Wednesday, March 11, 2009

Forecasting the Next Five Years

The most likely course of the next five years currently appears to be an increasingly severe recession at least until the mid-term election, followed by serious reform, recovery, and a new bubble. (No, we never learn.) This picture is not very cherry, but there are several quite conceivable scenarios that are much worse...scenarios that we as a nation have full power either to turn into reality or prevent, depending on the maturity of our collective judgment.

The next couple years look very grim in economic terms because:

  1. everyone has now learned the lesson that we have been living beyond our means and that the elite are taking care of themselves first, the needy second; seeing a storm coming, everyone will be diving for cover;
  2. government responses to the recession have been monetary (bailouts to financial institutions, encouragement to people to buy things they cannot afford) or legal (efforts to keep people in homes they cannot afford) rather than substantive (creating useful work, e.g., rebuilding infrastructure).

Really, folks, does anyone outside of the Washington elite actually think that encouraging people already in debt to spend more money on junk Chinese consumer goods will help this country get back on its feet?

Over the longer term, I will go way out on a limb and make the assumption that individual Americans will start thinking, tighten their belts, plan for a more responsible individual future, and in that way slowly regain their economic balance.
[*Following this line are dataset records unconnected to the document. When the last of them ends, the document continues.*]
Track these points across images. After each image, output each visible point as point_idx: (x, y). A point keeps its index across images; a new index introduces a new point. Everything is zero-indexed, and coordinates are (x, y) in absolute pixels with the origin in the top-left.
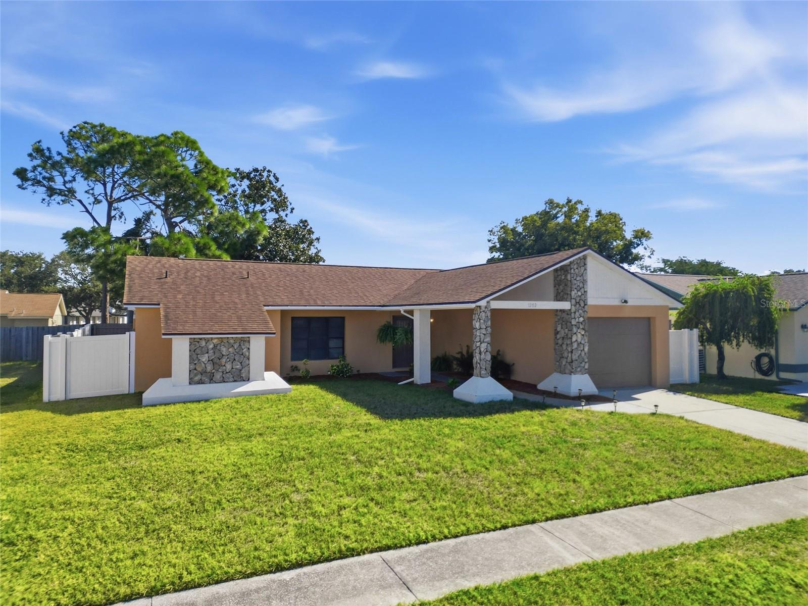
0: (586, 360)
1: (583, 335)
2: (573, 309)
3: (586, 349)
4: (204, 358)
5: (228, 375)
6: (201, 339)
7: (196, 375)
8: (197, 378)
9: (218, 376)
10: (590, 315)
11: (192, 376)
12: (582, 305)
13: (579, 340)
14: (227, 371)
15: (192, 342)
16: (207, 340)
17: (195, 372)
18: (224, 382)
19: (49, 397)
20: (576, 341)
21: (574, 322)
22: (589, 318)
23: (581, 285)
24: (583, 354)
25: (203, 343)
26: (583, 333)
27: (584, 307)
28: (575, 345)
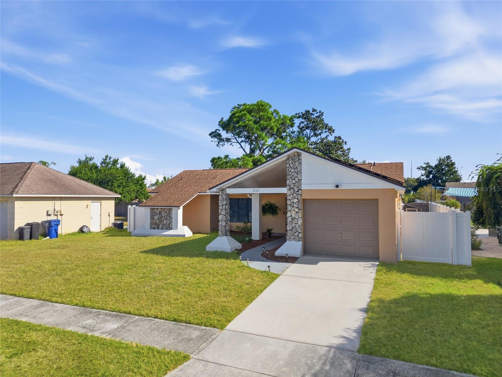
0: (300, 231)
1: (297, 212)
2: (289, 193)
3: (300, 222)
4: (156, 217)
5: (164, 226)
6: (155, 208)
7: (153, 225)
8: (153, 226)
9: (161, 226)
10: (304, 197)
11: (151, 225)
12: (296, 190)
13: (293, 216)
14: (164, 224)
15: (152, 209)
16: (157, 209)
17: (153, 223)
18: (163, 229)
19: (129, 230)
20: (291, 216)
21: (289, 202)
22: (304, 200)
23: (296, 175)
24: (297, 226)
25: (155, 210)
26: (297, 210)
27: (298, 191)
28: (289, 220)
The land, after all, is rich, and the population is still fairly well educated. In fact, while jobs are scarce is exactly the time to get yourselves even better educated. Meanwhile, pent-up demand will rise, facilitating (oh, no!) yet another housing bubble. Perhaps by the mid-term election things will be bad enough to get some genuine reformers into Congress, greatly facilitating the renewal of faith in our system and a recovery. (Or, if things get bad enough, giving us the courage to invent a new system.) At the same time, historic inflationary pressure will be building because of the way the Government is printing bailout money to pay off all those rich folks who gambled and deserve to lose (but won't because they run things).

In sum, a real depression over the next couple years seems increasingly likely with each passing day, followed by a recovery and dangerous inflation/housing bubble. That rather depressing prediction is actually the good news. It rests on four questionable assumptions:

1. individual American economic frustration and disgust at Government irresponsibility will not translate into widespread rioting, troops firing on crowds, marshal law, etc.;
2. no foreign enemy will figure out a way to take major advantage of our momentary weakness to create a "whole new ball game;"
3. the FDIC protection of individual bank accounts will remain in place, preventing a run on the banks;
4. food supplies will not be disrupted.

Invalidation of any of those assumptions would create a truly dangerous situation. Fighting in the streets is more of a danger than might be thought. The shocking Federal Government behavior in New Orleans and the use (already!) of local SWAT forces to attack foreclosed homeowners both show the proclivity of government to pour gasoline on fires by immediately resorting to force to solve all problems. No one knows how many members of the elite would really not mind provoking violence in order to find an excuse to enhance their own power, especially when the alternative may become a punitive reform program to reallocate resources from the rich to the people.

The assumption that no foreign enemy will entrap us also rests on shaky ground. If the Afghan insurgency sucks massive U.S. reinforcements into Afghanistan and the insurgents then turn their full efforts toward cutting the supply lines, the U.S. will face a significant threat. Al Qua'ida may also yet figure out a way to take advantage of the convenient U.S. target in Iraq. Even more dangerous is the possibility that the ascendent Israeli extremists will trick the U.S. into a war with Iran. The shocking ease with which the Israeli hardliners in recent days have asserted control over Obama Administration appointments (e.g., chairman of the NIC) illustrates the power of this group.

Even if foreign affairs do not worsen the economic crisis, the response of the Washington elite over the last six months to the recession raises the prospect of another scenario: endless denial. It is beginning to appear increasingly plausible that the elite will never come to grips with the need for responsible reforms, that it will simply continue in denial, trying to protect itself, and allowing the population to struggle along pretty much on its own. This recession is in no sense a normal part of the capitalist business cycle; rather, it is a completely manufactured crisis - manufactured by elite irresponsibility facilitated by intentional efforts by government to facilitate the enriching of the rich combined with individual irresponsibility. Thus, the crisis could be ended fairly rapidly by a turn toward good government; by the same logic, the failure of Washington to clean up its act could prolong this recession for the foreseeable future. The threat of endless Washington corruption and governance for the sake of the rich is probably the greatest danger facing the U.S. today.